§ REQUIRED ACTION A
Could you repeat every one of the records below word for word, leaving out the pictures and keeping only their source text?

§ PAGE EXTRACT

•••••

Khanmohammad Cassumbhoy Ibrahim  (26 January 1919 – 12 November 2007) was an Indian cricketer who played in four Tests in the 1948-49 season.

Cricket career 
He was born in Bombay and studied in St Xavier's College. He played domestic cricket for Bombay from 1938–39 to 1949–50 as a top-order batsman, occasionally opening the batting.  He also played for the Muslims in the Bombay Pentangular.  He holds the record for scoring the most first class runs between dismissals: in 1947–48, he compiled successive innings of 218, 36, 234 and 77, all not out, followed by 144, a total of 709 runs between dismissals. Ibrahim is the only player to have carried his bat while scoring a double century in consecutive first-class matches. He scored 1,171 runs that season, at a batting average of 167.29, and was selected as Indian Cricketer of the Year in 1948. He was captain of the Bombay side that won the 1948 Ranji Trophy, scoring 219 in the final.

•••••

§ REQUIRED ACTION B
Can you reproduce the cricketer's biography above in full, word for word?

•••••

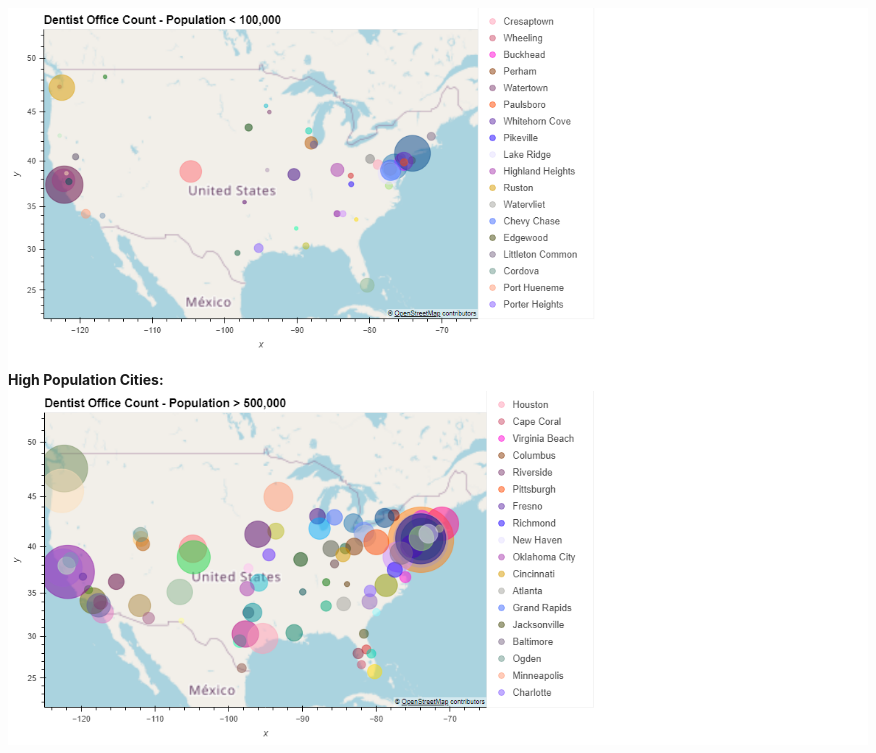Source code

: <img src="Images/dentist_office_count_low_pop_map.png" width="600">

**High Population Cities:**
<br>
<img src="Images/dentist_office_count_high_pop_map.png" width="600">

•••••

§ REPLY A
Source code

: <img src="Images/dentist_office_count_low_pop_map.png" width="600">

**High Population Cities:**
<br>
<img src="Images/dentist_office_count_high_pop_map.png" width="600">

§ REPLY B
Khanmohammad Cassumbhoy Ibrahim  (26 January 1919 – 12 November 2007) was an Indian cricketer who played in four Tests in the 1948-49 season.

Cricket career 
He was born in Bombay and studied in St Xavier's College. He played domestic cricket for Bombay from 1938–39 to 1949–50 as a top-order batsman, occasionally opening the batting.  He also played for the Muslims in the Bombay Pentangular.  He holds the record for scoring the most first class runs between dismissals: in 1947–48, he compiled successive innings of 218, 36, 234 and 77, all not out, followed by 144, a total of 709 runs between dismissals. Ibrahim is the only player to have carried his bat while scoring a double century in consecutive first-class matches. He scored 1,171 runs that season, at a batting average of 167.29, and was selected as Indian Cricketer of the Year in 1948. He was captain of the Bombay side that won the 1948 Ranji Trophy, scoring 219 in the final.